Donetsk communists host Cosmonautics Day for kids
In the former Soviet Union, Cosmonautics Day on April 12 celebrates the anniversary of the first space flight by a human, Cosmonaut Yuri Gagarin, on April 12, 1961, and the great advances in space exploration opened up by socialist construction in the USSR.
Communists in the city of Donetsk, capital of the Donetsk People’s Republic, held a festival for children in honor of Cosmonautics Day, with chalk drawing, music and renovation of the playground at the local planetarium.
The centerpiece was the refurbishing and stenciling of rocket-themed playground equipment with images of Gagarin and other symbols of the Soviet space program.

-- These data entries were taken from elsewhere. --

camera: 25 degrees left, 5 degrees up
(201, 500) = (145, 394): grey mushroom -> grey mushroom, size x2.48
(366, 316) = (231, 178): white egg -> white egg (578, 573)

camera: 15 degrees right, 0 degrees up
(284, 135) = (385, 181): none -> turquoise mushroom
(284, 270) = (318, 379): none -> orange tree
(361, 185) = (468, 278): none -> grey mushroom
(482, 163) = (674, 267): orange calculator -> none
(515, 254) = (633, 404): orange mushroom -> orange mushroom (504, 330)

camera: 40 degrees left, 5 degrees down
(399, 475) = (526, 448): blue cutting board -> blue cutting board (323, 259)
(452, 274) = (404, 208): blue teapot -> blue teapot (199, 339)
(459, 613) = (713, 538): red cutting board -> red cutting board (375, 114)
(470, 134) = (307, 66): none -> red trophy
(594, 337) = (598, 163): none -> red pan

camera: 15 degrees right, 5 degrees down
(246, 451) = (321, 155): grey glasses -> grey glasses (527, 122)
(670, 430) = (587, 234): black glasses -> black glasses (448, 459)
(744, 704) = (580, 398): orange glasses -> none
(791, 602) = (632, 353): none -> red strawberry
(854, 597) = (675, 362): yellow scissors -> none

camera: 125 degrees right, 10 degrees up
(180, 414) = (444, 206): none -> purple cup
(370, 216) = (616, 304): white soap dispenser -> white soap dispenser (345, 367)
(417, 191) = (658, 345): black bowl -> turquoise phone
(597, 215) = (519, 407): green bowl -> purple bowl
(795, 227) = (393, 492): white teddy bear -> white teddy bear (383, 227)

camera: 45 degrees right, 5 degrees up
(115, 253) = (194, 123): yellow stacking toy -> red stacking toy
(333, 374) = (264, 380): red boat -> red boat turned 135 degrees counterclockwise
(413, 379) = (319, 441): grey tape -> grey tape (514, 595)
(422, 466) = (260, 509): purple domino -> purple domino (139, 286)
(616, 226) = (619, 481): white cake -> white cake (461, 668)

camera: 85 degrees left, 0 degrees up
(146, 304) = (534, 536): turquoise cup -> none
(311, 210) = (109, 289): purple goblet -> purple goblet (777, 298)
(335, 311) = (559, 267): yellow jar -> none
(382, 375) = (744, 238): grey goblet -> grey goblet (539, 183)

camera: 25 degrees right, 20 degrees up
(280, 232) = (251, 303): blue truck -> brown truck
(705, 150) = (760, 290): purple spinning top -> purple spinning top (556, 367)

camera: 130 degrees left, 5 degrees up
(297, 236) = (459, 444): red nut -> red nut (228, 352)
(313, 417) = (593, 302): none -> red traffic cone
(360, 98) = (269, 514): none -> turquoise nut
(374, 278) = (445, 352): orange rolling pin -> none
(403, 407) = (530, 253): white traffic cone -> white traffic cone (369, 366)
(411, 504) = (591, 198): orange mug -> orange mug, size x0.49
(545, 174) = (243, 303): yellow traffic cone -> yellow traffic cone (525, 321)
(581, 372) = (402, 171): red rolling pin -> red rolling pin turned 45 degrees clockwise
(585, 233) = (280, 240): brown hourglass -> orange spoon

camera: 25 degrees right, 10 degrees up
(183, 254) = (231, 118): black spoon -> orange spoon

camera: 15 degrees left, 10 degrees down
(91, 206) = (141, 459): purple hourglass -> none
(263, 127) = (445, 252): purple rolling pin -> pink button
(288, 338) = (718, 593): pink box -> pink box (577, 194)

This year, the Communist Union of Donbass and the Workers’ Party of Donbass put out a call to “celebrate Cosmonautics Day under the red flag!” These recently founded, activism-oriented groups unite veteran organizers with youth, and local communists with political exiles from Ukraine, where the far-right government backed by Washington has banned communist organizations and unleashed neo-Nazi groups against opponents.
Svetlana Licht told Workers World: “We gave the kids crayons and paper for airplanes. They all scrambled immediately to draw rockets, Gagarin and, more often than not, our planet. They told us all they knew about the Soviet space program, Gagarin, and Belka and Strelka [the first dogs in space].
“I told the children that Gagarin and [spacecraft designer Sergei] Korolev dreamed of arranging a flight to the moon. The kids apparently decided that the moon was not enough for the Soviet space program, so they drew Gagarin on Pluto.”
Residents are working hard to rebuild from two years of war unleashed by the Ukrainian regime against Donetsk and its sister independent republic, Lugansk. And they are persevering, despite continued Ukrainian shelling of the capital and other towns and villages.
Members of the Communist Union and the Workers’ Party have been active in the reconstruction efforts, including spring subbotniks (days of volunteer labor) on weekends. They promised to return to the planetarium later in April to make further renovations and improvements to the playground.